Despite this, the Trillium chair focused on “economics.” Not that the economy was bad, mind you (shelter lady, are you listening?) but that “non-profit” was an “industry,” as she put it, a generator of employment, and it was fiscally important to keep it going. All sorts of people were working at social-welfare agencies, she stressed, and so pumping tax-money into their payroll was a good thing for Ontario.
To be inclusive, she touched upon “cultural industries,” dance troupes, that sort of thing, which she lumped with all that Diversity, Divorce Lawyers, and Soup Kitchens. On the matter of high-culture, Ms Burstyn was on reasoned turf: there is evidence that high culture requires State help and that a society benefits from such intervention. However, the lady’s heart was clearly not in the theatre district, it was down at Queen and Sherbourne. No further mention was made of culture.
Ah, but, this was not about “doing the right thing,” it was about proving how valuable Trillium’s work was for the economy.

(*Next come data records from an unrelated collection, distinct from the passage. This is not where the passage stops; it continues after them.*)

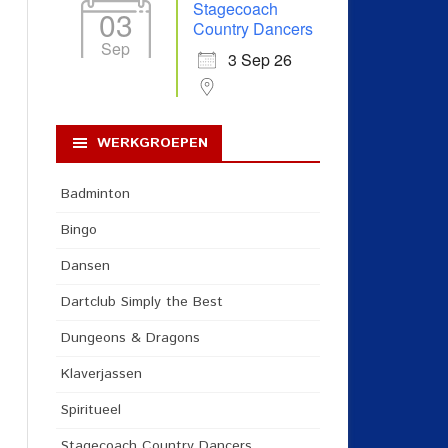
Stagecoach
03
Country Dancers
Sep
3 Sep 26
WERKGROEPEN
Badminton
Bingo
Dansen
Dartclub Simply the Best
Dungeons & Dragons
Klaverjassen
Spiritueel
Stagecoach Country Dancers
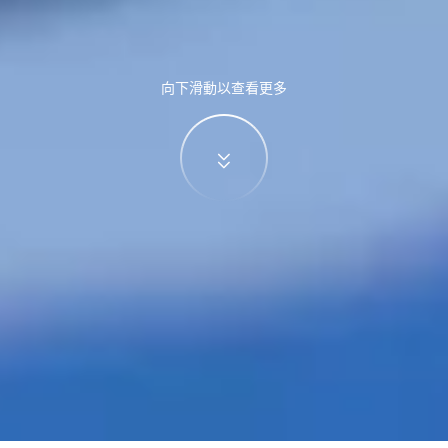
向下滑動以查看更多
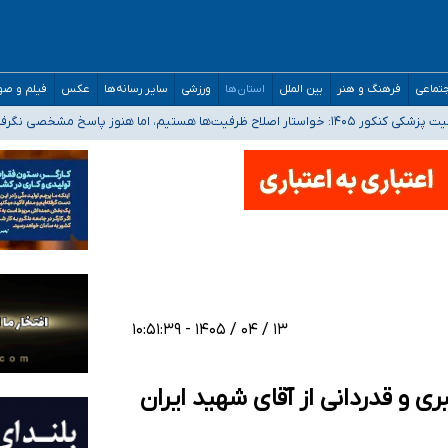
تماعی
فرهنگ و هنر
بین الملل
استان‌ها
ورزشی
سایر رسانه‌ها
عکس
فیلم و ص
 هستیم، اما هنوز پاسخ مشخصی نگرفته‌ایم
صصی فرماندهی صحنه عملیات و دکترای تخصصی جغرافیای نظامی دافوس آجا
 بیمه
خوزستان و کرمان بالاتر از آستانه هشدار
۱۳ / ۰۴ / ۱۴۰۵ - ۱۰:۵۱:۳۹
 و قدردانی از آقای شهید ایران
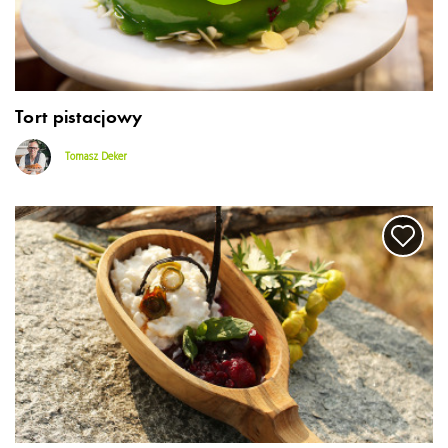
Tort pistacjowy
Tomasz Deker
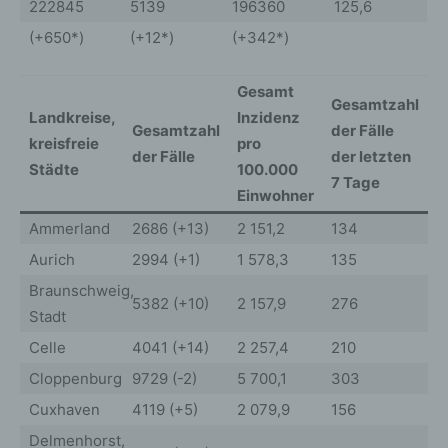
222845
5139
196360
125,6
(+650*)
(+12*)
(+342*)
Gesamt
7
Gesamtzahl
Landkreise,
Inzidenz
I
Gesamtzahl
der Fälle
kreisfreie
pro
p
der Fälle
der letzten
Städte
100.000
1
7 Tage
Einwohner
E
Ammerland
2686 (+13)
2 151,2
134
1
Aurich
2994 (+1)
1 578,3
135
7
Braunschweig,
5382 (+10)
2 157,9
276
1
Stadt
Celle
4041 (+14)
2 257,4
210
1
Cloppenburg
9729 (-2)
5 700,1
303
1
Cuxhaven
4119 (+5)
2 079,9
156
7
Delmenhorst,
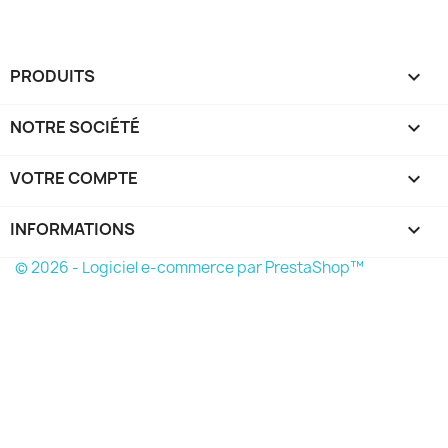
PRODUITS

NOTRE SOCIÉTÉ

VOTRE COMPTE

INFORMATIONS
keyboard_arrow_down
© 2026 - Logiciel e-commerce par PrestaShop™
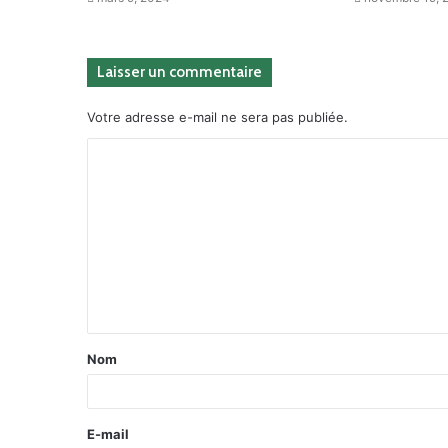
Laisser un commentaire
Votre adresse e-mail ne sera pas publiée.
Nom
E-mail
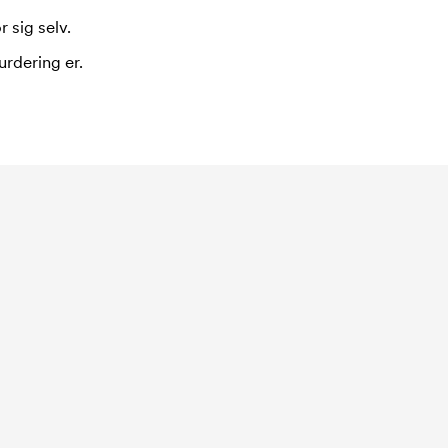
 sig selv.
urdering er.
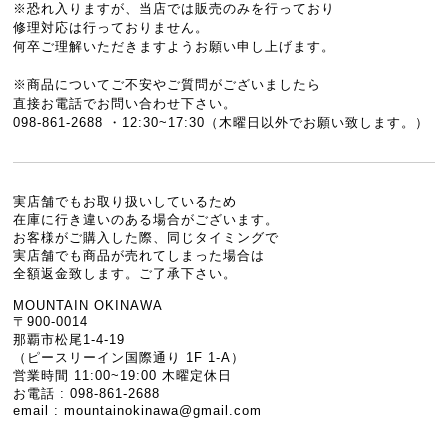
※恐れ入りますが、当店では販売のみを行っており
修理対応は行っておりません。
何卒ご理解いただきますようお願い申し上げます。
※商品についてご不安やご質問がございましたら
直接お電話でお問い合わせ下さい。
098-861-2688 ・12:30~17:30（木曜日以外でお願い致します。）
実店舗でもお取り扱いしているため
在庫に行き違いのある場合がございます。
お客様がご購入した際、同じタイミングで
実店舗でも商品が売れてしまった場合は
全額返金致します。ご了承下さい。
MOUNTAIN OKINAWA
〒900-0014
那覇市松尾1-4-19
（ピースリーイン国際通り 1F 1-A）
営業時間 11:00~19:00 木曜定休日
お電話 : 098-861-2688
email :
mountainokinawa@gmail.com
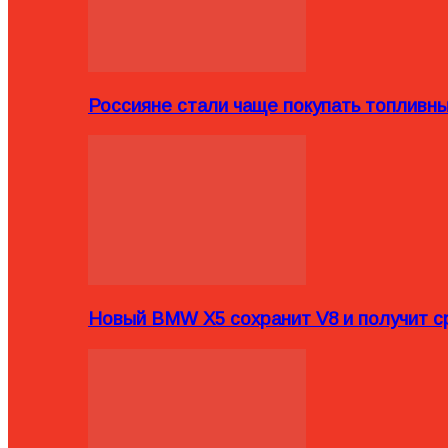
Россияне стали чаще покупать топливн
Новый BMW X5 сохранит V8 и получит с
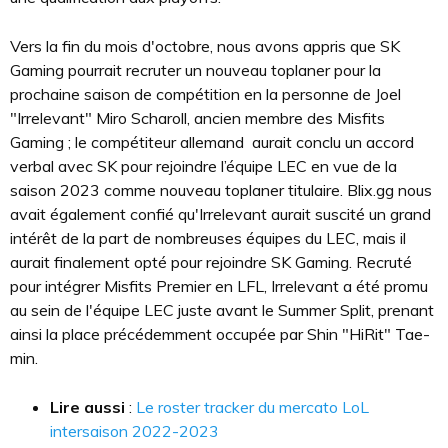
Vers la fin du mois d'octobre, nous avons appris que SK
Gaming pourrait recruter un nouveau toplaner pour la
prochaine saison de compétition en la personne de Joel
"Irrelevant" Miro Scharoll, ancien membre des Misfits
Gaming ; le compétiteur allemand aurait conclu un accord
verbal avec SK pour rejoindre l’équipe LEC en vue de la
saison 2023 comme nouveau toplaner titulaire. Blix.gg nous
avait également confié qu'Irrelevant aurait suscité un grand
intérêt de la part de nombreuses équipes du LEC, mais il
aurait finalement opté pour rejoindre SK Gaming. Recruté
pour intégrer Misfits Premier en LFL, Irrelevant a été promu
au sein de l'équipe LEC juste avant le Summer Split, prenant
ainsi la place précédemment occupée par Shin "HiRit" Tae-
min.
Lire aussi
:
Le roster tracker du mercato LoL
intersaison 2022-2023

Notwithstanding that her groups help defaulting tenants destroy your mother's duplex, or alcoholic wives battle husbands for the kids, this was not about social issues, it was about providing employment in the bureaucracy. Remarkably, the minister did not disagree.
There were allusions to all sorts of groups and causes. However, in that long list, some notable omissions were made, both by the Trillium chair and by the minister:
- Males. Not a single example of helping (or employing) men was offered. Not one.
- Self-generated funds. Trillium’s agencies are supposed to be out there, raising money from the public. Trillium’s groups call themselves “charitable,” and provide a Revenue receipt for donations. And yet, not a word was heard about charity or about raising donations. All we heard was the cozy relationship between Ministry budgets and the Trillium, its big beneficiary.
Also absent, in this broadcast, was discussion of Trillium’s links to the “Green economy,” one of Trillium’s pet concerns, and one shared by this minister’s government. Just the night before, news had leaked of Trillium’s connection to wind-energy developers.
How did this happen? Through government funding, of course: funding of a pro-wind umbrella called “comeclean.ca,” to the tune of $3,297,900. Money had been forwarded to enterprises promoting “green” energy – and the forwarding agency had been the Trillium Foundation.
There is a biggish issue with that: Trillium is supposed to be about charity, the “non-profit” sector; Trillium is supposed to be about “volunteers,” not commercial interests. Yet it is now sheltering lobbies that push business start-ups, the so-called wind industry.
Neither the minister, nor the Trillium person, nor Karen raised that contradiction. I need to keep spinning the radio dial.